Dubee and Charlie Manuel were extremely close. After Manuel was fired, it was obvious to many observers that Dubee would soon follow. New Phillies manager Ryne Sandberg will have his own pitching coach for next season.
The Dubee-Manuel partnership was an extremely successful one. Five division titles, two pennants and a World Series win. This year was the first season that Dubee had to suffer with a losing team since his time with the Marlins.
Dubee had an unusually long drink from the trough in Philadelphia,
and it wasn’t only the big names who thrived under him.
Yes, he had Roy Halladay, Cole Hamels, Cliff Lee and Roy Oswalt. They had great success under Dubee.
Halladay threw two no-hitters in 2010, and won 40 games that year and in 2011. Lee threw half of his 12 career shutouts in 2011, and this year, a bad one for the Phillies, struck out nearly seven times as many batters as he walked. He has a five-year, $120 million contract. Hamels earned a seven-year, $153 million contract on his watch. Oswalt was 7-1 with a 1.74 ERA after he was acquired from Houston in 2010.
It’s not only the big names who put up big numbers under Dubee. At 35, Jon Lieber won 17 games in 2005. Brett Myers and the late Cory Lidle both won 13 that year. Jamie Moyer won 14 games at age 44 in 2007 and 16 games at 45 a year later. J.A. Happ had a 12-4 record in 2009 and hasn’t come close to equaling that elsewhere.
Dubee’s success has translated to the bullpen, too. He converted Myers to a reliever when the Phillies needed him there and moved him back to the rotation. Aaron Fultz had his best year in the bullpen in 2005 under Dubee. Higher profile names such as Brad Lidge and Billy Wagner had great years, too.
Joe Blanton, Clay Condrey and Ryan Madson had good fortune, too.
There’ll be plenty of talk of how well Dubee did with Philadelphia, but he also helped mold a staff in Florida that won a World Series two years after he left.
As a young pitcher, Brad Penny won 10 games in 2001. A.J. Burnett won 11, and Dubee was Josh Beckett’s first major league pitching coach.
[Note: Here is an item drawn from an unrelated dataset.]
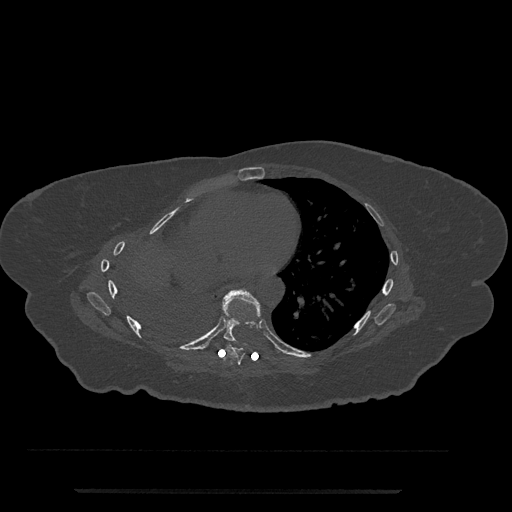
CT including the spine, one axial slice; slice 417 of 797 in the series (ordered by position); reconstruction kernel Br40s/3; bone window (W 1800 / L 400 HU); 0.5 mm slice thickness; 512 × 512 image matrix, field of view 440 × 440 mm. Patient: female, 51 years. Case-level facts recorded for this patient, not image findings: primary cancer: neuro.
Outlined on this slice (semi-automatic segmentation, software-assisted and operator-edited):
- T7 vertebra: box from (x=224, y=345) to (x=245, y=365) px
- T8 vertebra: (x=222, y=288)–(x=261, y=342)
Even though Ryan Dempster wasn’t with the Marlins when they won in 2003, he did win 14 and 15 games in Dubee’s last two years.
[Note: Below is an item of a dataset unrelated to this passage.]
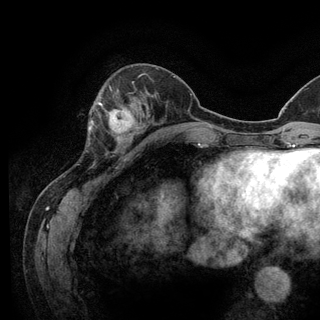
Breast MRI (dynamic contrast-enhanced), one axial slice; position 44 of 128 along the scan axis; cropped to one breast; dynamic contrast-enhanced series, time point 2 of 6 at this slice position (early post-contrast); 3 T; TE 2.8 ms, TR 7.8 ms; 1.2 mm slice thickness; 320 × 320 image matrix. Female patient.
Outlined on this slice (semi-automatically segmented with operator editing):
- enhancing-tissue mask used for the functional tumour volume (all voxels passing the contrast-enhancement thresholds inside the analysis volume; usually the tumour): bounding box (x1, y1, x2, y2) in pixels: (93, 101, 135, 141)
That’s quite a resume, but how will that translate to the Orioles?
The younger pitchers should be impressed with his work with those marquee names. I’m sure Duquette and manager Buck Showalter are, too.
He was given unusual independence in Philadelphia, where Manuel, a hitting guru, allowed him free rein. Dubee wouldn’t get as much latitude in Baltimore.
Showalter likes working with coaches he’s familiar with, but he can be wowed by someone with an impressive resume. He loved working with Orel Hershiser in Texas, and quotes him to this day.

On Friday, Showalter acknowledged that he didn’t have a lot of experience hiring pitching coaches himself and said that Mark Connor would probably still be with him had his health not forced him into a less demanding job. Connor left two months into the 2011 season and Rick Adair took over.

Showalter would have preferred to have Adair continue, but after he left the team for personal reasons in August, it just wasn’t possible.
It will be interesting to see if Dubee and Showalter bond this week. There will be other interviews, both internal and external, but none seem to have the qualifications that Dubee does.
With a few other openings in baseball, Dubee may have other suitors. The Orioles hope to have their pitching and bullpen coaches chosen by the end of the month.